L’attività vulcanica resta sotto osservazione in diverse parti del mondo. Tra il 24 e il 25 agosto 2026 sono stati diffusi nuovi bollettini relativi a esplosioni ed emissioni di cenere vulcanica, con pennacchi che in alcuni casi hanno raggiunto circa 4.600 metri di quota.
Tra gli eventi più significativi figurano quelli segnalati al Semeru, al Reventador, all’Ibu e al Lewotobi. Aggiornamenti sono arrivati anche per Sheveluch, Sakurajima, Fuego e Puracé.
Semeru, cenere fino a 4.600 metri
Prosegue l’attività esplosiva del Semeru, nell’isola indonesiana di Giava. Secondo il Volcanic Ash Advisory Center di Darwin, una nube di cenere vulcanica è salita fino a circa 15.000 piedi, equivalenti a 4.600 metri.
Il pennacchio, indicato al livello di volo FL150, si stava spostando verso nord-est a una velocità di circa 10 nodi. La segnalazione è riferita alle 21:51 UTC del 24 agosto.
Si tratta di una delle quote più elevate riportate negli aggiornamenti considerati, insieme a quella relativa al Reventador.
Reventador, continua l’attività esplosiva
Attività esplosiva in corso anche al Reventador, in Ecuador. Il VAAC di Washington ha segnalato una nube di cenere fino a circa 15.000 piedi, pari anche in questo caso a circa 4.600 metri.
Il bollettino è riferito alle 22:20 UTC del 24 agosto e conferma il proseguimento dell’attività del vulcano sudamericano.
Ibu, nuova nube di cenere
In Indonesia resta attivo anche il vulcano Ibu, sull’isola di Halmahera. Il VAAC di Darwin ha riportato una nube di cenere salita fino a circa 7.000 piedi, pari a 2.100 metri.
La nube, classificata al livello di volo FL070, si muoveva verso nord a circa 10 nodi. L’aggiornamento è stato diffuso alle 01:40 UTC del 25 agosto.
Lewotobi, attività esplosiva in corso
Un altro aggiornamento riguarda il Lewotobi, sull’isola di Flores. Anche in questo caso l’attività esplosiva continua e una nube di cenere ha raggiunto circa 2.100 metri di quota.
Il pennacchio si stava spostando verso nord-ovest a una velocità di circa 20 nodi, secondo il bollettino delle 01:30 UTC del 25 agosto.

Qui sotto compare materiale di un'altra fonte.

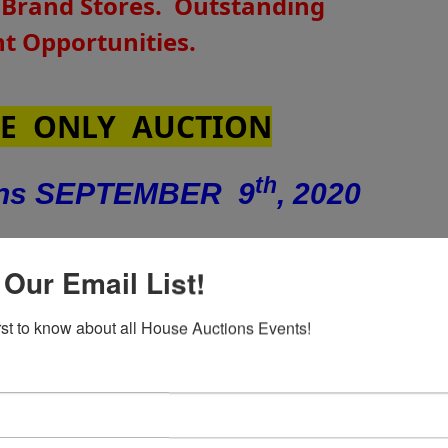
 Brand Stores.
Outstanding
 Opportunities.
E ONLY AUCTION
th
ins SEPTEMBER 9
, 2020
nd
sday –
SEPTEMBER 22
at 4:00
 Our Email List!
PM
irst to know about all House Auctions Events!
US Hwy 17 S, New Bern, NC 28562 -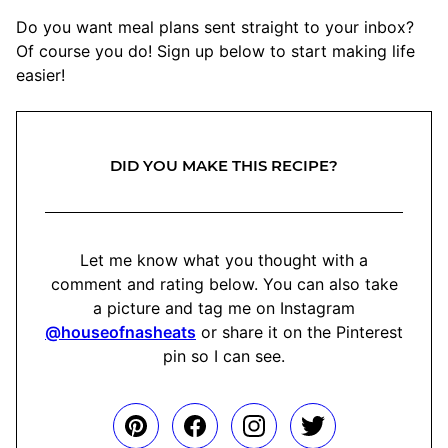
Do you want meal plans sent straight to your inbox?
Of course you do! Sign up below to start making life
easier!
DID YOU MAKE THIS RECIPE?
Let me know what you thought with a
comment and rating below. You can also take
a picture and tag me on Instagram
@houseofnasheats
or share it on the Pinterest
pin so I can see.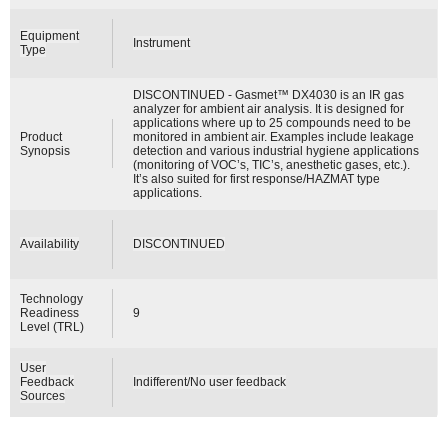
Equipment
Instrument
Type
DISCONTINUED - Gasmet™ DX4030 is an IR gas
analyzer for ambient air analysis. It is designed for
applications where up to 25 compounds need to be
Product
monitored in ambient air. Examples include leakage
Synopsis
detection and various industrial hygiene applications
(monitoring of VOC’s, TIC’s, anesthetic gases, etc.).
It’s also suited for first response/HAZMAT type
applications.
Availability
DISCONTINUED
Technology
Readiness
9
Level (TRL)
User
Feedback
Indifferent/No user feedback
Sources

Esplosione segnalata al Sakurajima
In Giappone, un’esplosione al Sakurajima è stata segnalata il 25 agosto alle 00:51 UTC. Nell’osservazione satellitare delle 00:50 UTC, tuttavia, non era stata identificata alcuna nube di cenere vulcanica.
Non è stata quindi indicata un’altezza del pennacchio e, sulla base delle informazioni fornite, non erano disponibili previsioni relative alla dispersione della cenere.

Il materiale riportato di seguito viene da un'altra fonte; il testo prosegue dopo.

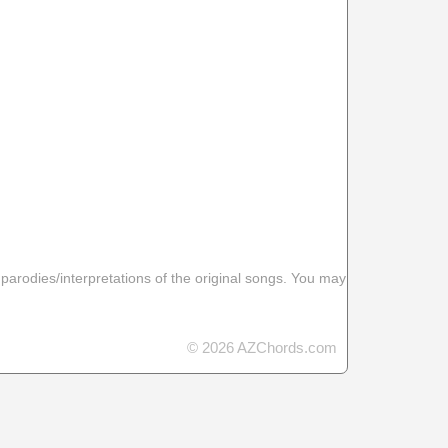
 parodies/interpretations of the original songs. You may
© 2026 AZChords.com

Sheveluch, nessuna nuova nube identificata
Aggiornamenti anche dallo Sheveluch, nella penisola russa della Kamchatka. Alle 22:50 UTC del 24 agosto era stata precedentemente segnalata cenere a FL210.
Alle 23:10 UTC, tuttavia, le osservazioni satellitari non mostravano più una nube di cenere vulcanica identificabile e non venivano indicate ulteriori emissioni.
Fuego e Puracé sotto osservazione
In Guatemala, per il Fuego vengono indicate probabili emissioni di cenere ancora in corso. La cenere era stata osservata precedentemente, ma la copertura nuvolosa ne impediva l’identificazione nelle osservazioni più recenti. Le previsioni indicavano uno spostamento verso ovest-nordovest.
Per il Puracé, in Colombia, è stata invece segnalata la possibilità di una leggera emissione di cenere. Nell’ultimo aggiornamento non risultava però visibile alcun pennacchio nelle immagini satellitari. La previsione indicava pochi cambiamenti e un possibile movimento verso ovest-sudovest.
Diversi vulcani monitorati contemporaneamente
Il quadro del 24-25 agosto mostra dunque diversi vulcani con attività esplosiva o possibili emissioni di cenere. Le quote maggiori riportate riguardano Semeru e Reventador, entrambi con nubi fino a circa 4.600 metri, mentre Ibu e Lewotobi hanno prodotto pennacchi segnalati fino a circa 2.100 metri.
Per Sakurajima e Sheveluch, invece, le osservazioni satellitari più recenti citate non hanno identificato nubi di cenere, mentre Fuego e Puracé rimangono oggetto di monitoraggio sulla base delle emissioni segnalate o considerate possibili.